На справке не было ни подписей, ни каких-либо пометок. Готовивший ее, видимо, все это с документа старательно убрал, отчего теперь его и документом-то назвать было нельзя. По прочтении справки возникало два принципиально важных вопроса: кто ее составил, и кому она предназначалась? Похоже, сведения на своего патрона собирали сотрудники ФСБ. Видимо, они это делали скрытно, на свой страх и риск. Но зачем? Кого хотели проинформировать? Вероятно, кого-то в правительстве. Премьера? Кент представил низкорослого главу кабинета в туфлях на толстых каблуках и решил, что офицеры вряд ли стали бы иметь дело с этим человеком. Здесь должна была быть фигура более значительная. Вероятнее всего, справка предназначалась президенту. Но зачем информировать главу государства о криминальной деятельности чиновника, уже занявшего ответственный пост?

Кент не мог взять в толк: если «компетентные лица» передали справку президенту, то зачем ее копию подсунули журналисту? Чего добиваются? Хотят сместить директора? Однако президент вряд ли станет его менять – судя по всему, директор пришелся ко двору, он в фаворе. А что если президент хочет его приблизить? Скажем, сделать премьером? Тогда получается, что офицеры госбезопасности пытаются этому помешать? А передали справку журналисту потому, что не верят президенту?

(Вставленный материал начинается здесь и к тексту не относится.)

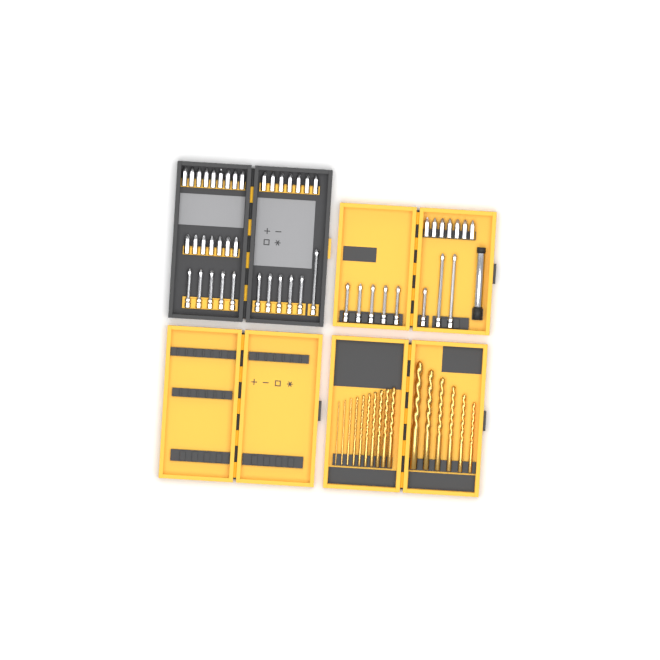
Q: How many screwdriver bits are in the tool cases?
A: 49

От такого открытия Кент разволновался, вышел на лоджию. Звезды были плохо видны – город гасил их свет миллионами фонарей. Время от времени в южной части неба появлялись крохотные огоньки. Они пересекали пространство и исчезали на севере. Через какие-нибудь полчаса в Шереметьевском аэропорту эти веселые искорки рассыплются на множество жизней и разбегутся по земле.

Окна в доме напротив постепенно гасли. Взгляд Кента остановился на крыше – плоской и черной. Он ругнул себя за беспечность, опустил жалюзи. Вернулся к столу.

Похоже, президент хочет назначить директора премьером, размышлял Кент. Но в следующее мгновение догадка еще более смелая и невероятная сверкнула в воспаленном сознании Кента: больной президент готовит преемника! Директора рассматривают как будущего главу государства! Вот в чем дело! Смерть Жигаря приобретала совершенно другую окраску.

Кент любил утро. С первыми лучами солнца словно заново начиналась жизнь. Утро приходило с обещаниями, надеждами, убеждением, что именно сегодня удастся то, что не удалось вчера. Словно распахивалась дверь в новую квартиру – просторную, светлую, в которой только что сделан ремонт и еще нет мебели. Воробьиный щебет как пригоршня воды освежал, пробуждал радость и восторг. Блеснувшее на чайной ложечке солнце усиливало это чувство, побуждая сделать что-то значимое, очень нужное. Однако в последнее время утро потеряло счастливый блеск. За завтраком Кент уже думал о том, что ему предстоит выйти из квартиры в мир, который как-то незаметно стал чужим и враждебным. Он ловил себя на мысли, что ему не хочется покидать хрупкую цитадель на шестнадцатом этаже. Он гнал от себя малодушие, но оно проступало снова и снова, как патина на серебре. Кент поддерживал разговор с Серафимом, о чем-то спрашивал, что-то отвечал, даже шутил. Но в паузы вползала тревога.

Закончив завтрак, Кент накинул куртку.

– Я прогрею машину, – сказал он, стараясь придать голосу тон будничный и беспечный.

Серафим кивнул.

Кент открыл тяжелую дверь с вмонтированным зеркалом. Крохотный коридор напоминал шлюзовую камеру – переход из безопасной квартиры в холодный, безжалостный космос. Кент повернул замок второй двери. На площадке никого не было. Кент вышел, не запирая дверь, вызвал лифт. Пока лифт поднимался, Кент неотрывно смотрел на стеклянную дверь, ведущую к пожарной лестнице. Если бы там кто-то появился, и Кент почувствовал опасность, он мог бы снова скрыться в тамбуре.